- Assigned task -
Copy out every line of the records below word for word, leaving out the pictures.

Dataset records

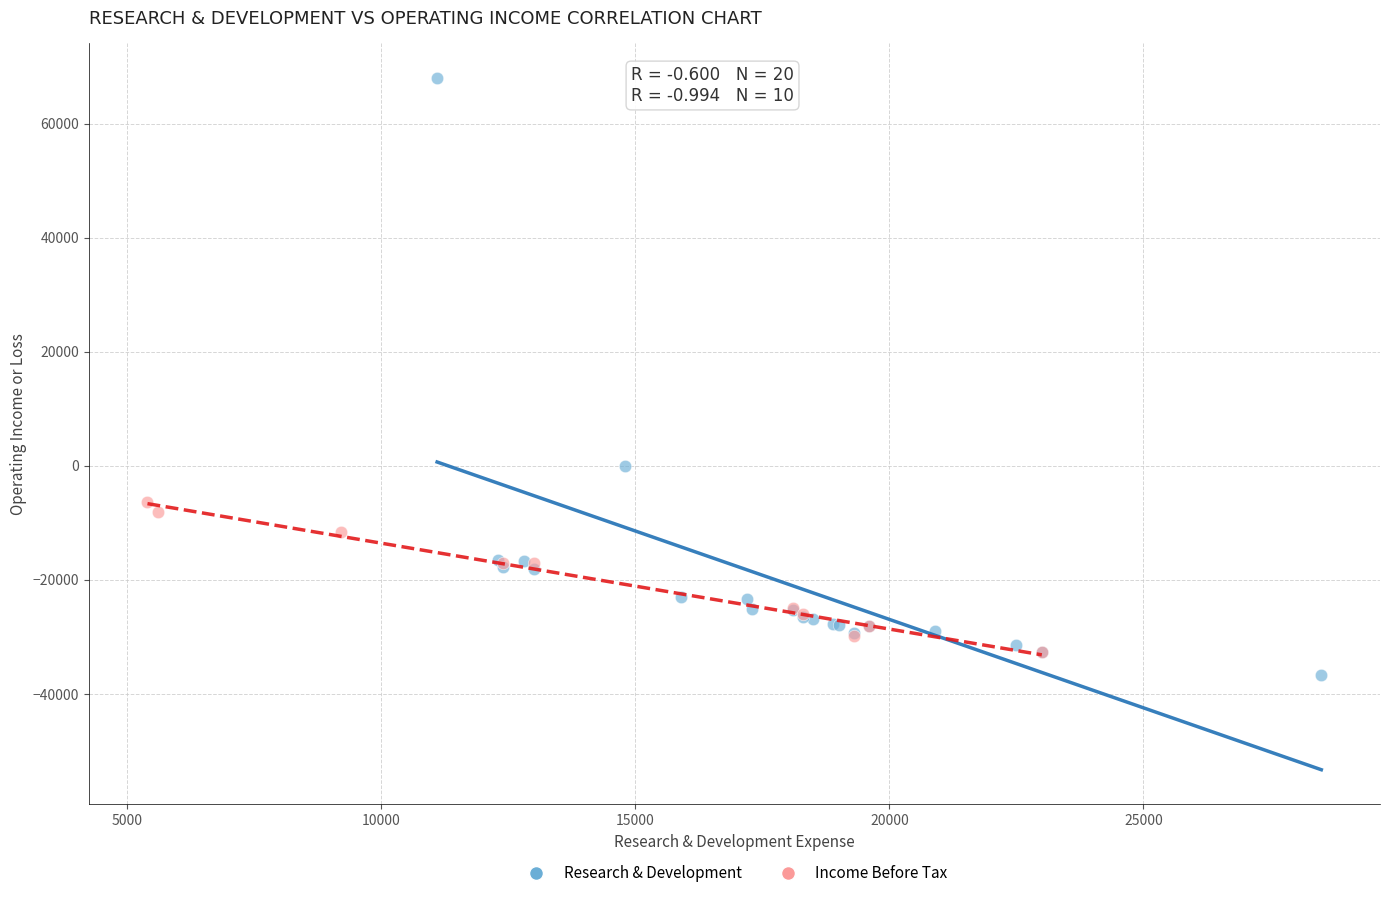

Which series contains the highest Y value?

Research & Development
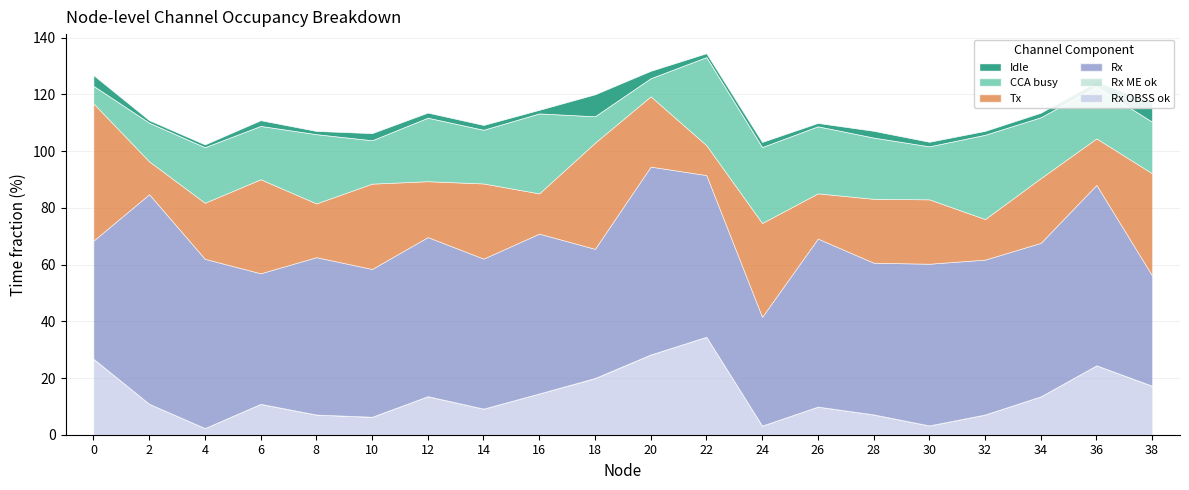

Count the Rx ME ok values in the range 0 to 1.

20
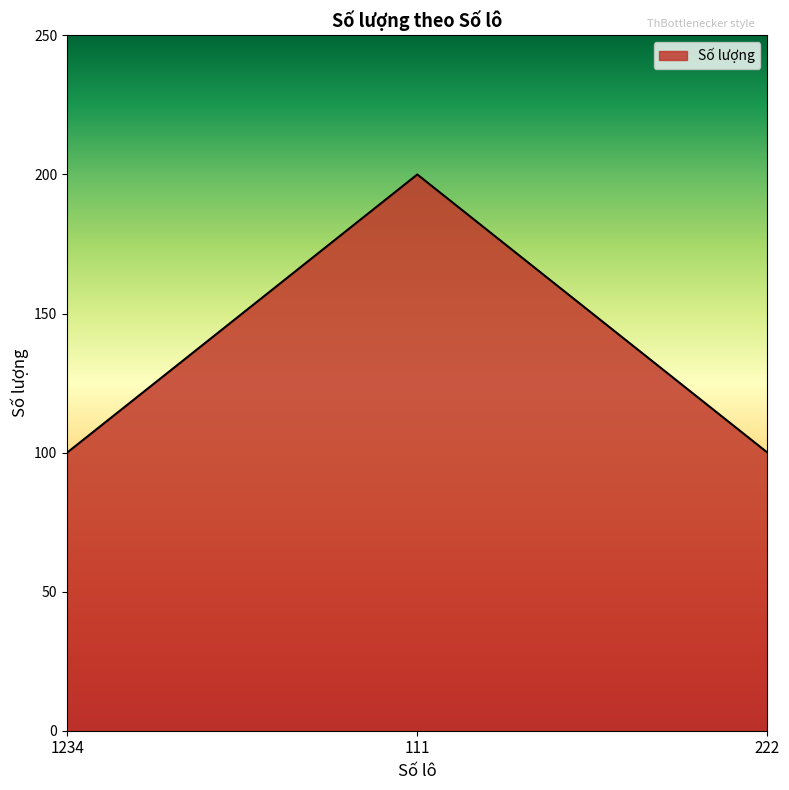

What is the difference between the values at 111 and 1234?

100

- Solution for this problem -
Which series contains the highest Y value?

Research & Development

Count the Rx ME ok values in the range 0 to 1.

20

What is the difference between the values at 111 and 1234?

100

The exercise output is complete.